Energie Cottbus bereitet sich im Trainingslager in Tirol (Österreich) auf die Zweitliga-Saison vor. Trainer Claus-Dieter Wollitz will den Neuzugängen die Spielphilosophie des Aufsteigers vermitteln. Eine zentrale Rolle spielt dabei die Torhüterposition, bei der sich eine spektakuläre Wende andeutet.
Lotka als Nummer 1 verpflichtet – Pollersbeck vor Vertrag?
Energie verpflichtete nach dem Aufstieg Marcel Lotka von Fortuna Düsseldorf als neue Nummer 1. Doch in den vergangenen zwei Wochen trainierte der Ex-HSV-Torwart Julian Pollersbeck bei Energie mit. Pollersbeck reiste nicht mit nach Österreich, aber Wollitz hat ihn weiter auf dem Zettel. „Julian hat hier einen super Job gemacht. Wir müssen mal schauen, wie das nach dem Trainingslager aussieht. Wir haben mit Lotka jemanden verpflichtet. Aber Pollersbeck muss spielen“, so Wollitz.
Wollitz: Pollersbeck kann Nummer 1 sein
Deutet Wollitz eine neue Rangfolge im Tor an, falls man sich mit Pollersbeck auf einen Vertrag einigt? „Ich glaube auch, dass Pollersbeck die Nummer 1 sein kann.

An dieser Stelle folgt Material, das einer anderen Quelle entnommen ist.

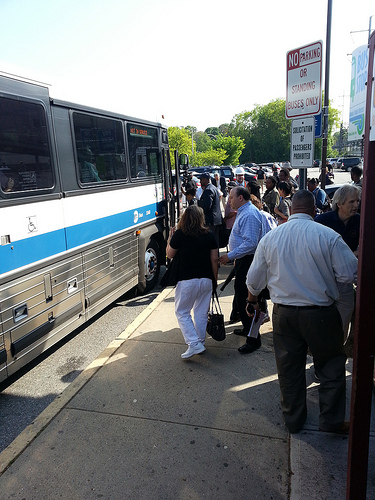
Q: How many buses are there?
A: One.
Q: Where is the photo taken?
A: On a sidewalk.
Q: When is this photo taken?
A: Daytime.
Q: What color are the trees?
A: Green.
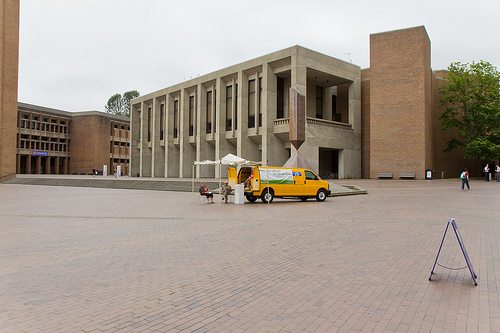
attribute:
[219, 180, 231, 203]
man — wearing all gray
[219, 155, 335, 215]
van — yellow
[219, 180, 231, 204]
person — behind, sitting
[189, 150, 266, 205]
canopy — covering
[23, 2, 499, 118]
sky — white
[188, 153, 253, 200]
tent — white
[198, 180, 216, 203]
person — under, sitting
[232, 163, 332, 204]
van — yellow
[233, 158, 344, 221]
van — yellow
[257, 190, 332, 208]
tires — black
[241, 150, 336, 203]
van — yellow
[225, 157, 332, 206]
yellow van — large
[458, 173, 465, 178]
backpack — blue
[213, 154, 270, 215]
back doors — open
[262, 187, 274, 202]
wheel — back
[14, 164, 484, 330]
ground — brick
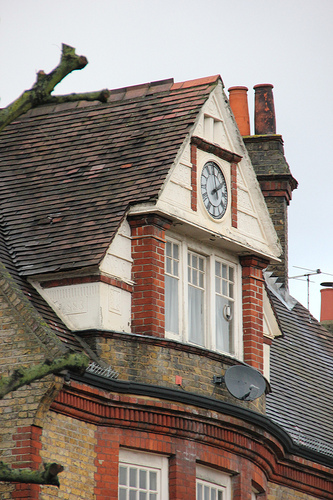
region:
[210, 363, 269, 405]
A black satellite dish.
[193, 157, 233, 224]
A round clock on a building.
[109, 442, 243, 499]
The top portion of two windows.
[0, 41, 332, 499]
A large brick building.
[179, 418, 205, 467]
Discoloration on brick.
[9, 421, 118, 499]
Brown brick in between red brick.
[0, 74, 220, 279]
A multi-colored roof top.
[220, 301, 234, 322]
An object attached to a window.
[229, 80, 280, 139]
Two cylinder shaped cones.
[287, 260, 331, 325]
A large antenna on a roof.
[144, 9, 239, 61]
A clear grey sky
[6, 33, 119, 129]
A dried wooden pole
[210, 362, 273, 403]
A grey satellite dish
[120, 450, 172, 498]
A large white window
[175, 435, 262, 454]
Beautifully arranged red bricks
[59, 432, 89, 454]
Rough brown stone wall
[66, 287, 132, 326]
A crisp white wall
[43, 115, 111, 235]
A long sloping roof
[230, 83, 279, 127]
Two wide chimney outlets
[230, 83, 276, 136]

Aber dann kann Lotka nicht spielen. Wir haben uns jetzt erst mal so entschieden, dass er nicht mitfährt.“ Der Ausgang der Torhüterfrage sei offen. Wollitz schwärmt: „Wir haben noch am Freitag mit ihm geschrieben und auch lange gesprochen. Er ist ein unfassbar toller Junge. Ich bin dankbar, dass ich ihn kennenlernen durfte. Mal schauen, wie das ausgeht. Fakt ist, er muss spielen, das darf auch sein Anspruch sein. Er hat im Training und im Freundschaftsspiel fantastisch gehalten.“
Kampf um die Nummer 1: Lotka oder Pollersbeck?
Kommt Pollersbeck als neue Nummer 1 und muss Lotka auf die Bank? Wollitz: „Klar ist auch: Wir können uns nicht zwei identische Spieler auf dieser Position erlauben. Das würde meiner Meinung nach beiden nicht gerecht werden.“ Die Vorbereitung verspricht spannend zu werden – wenn Pollersbeck unterschreibt.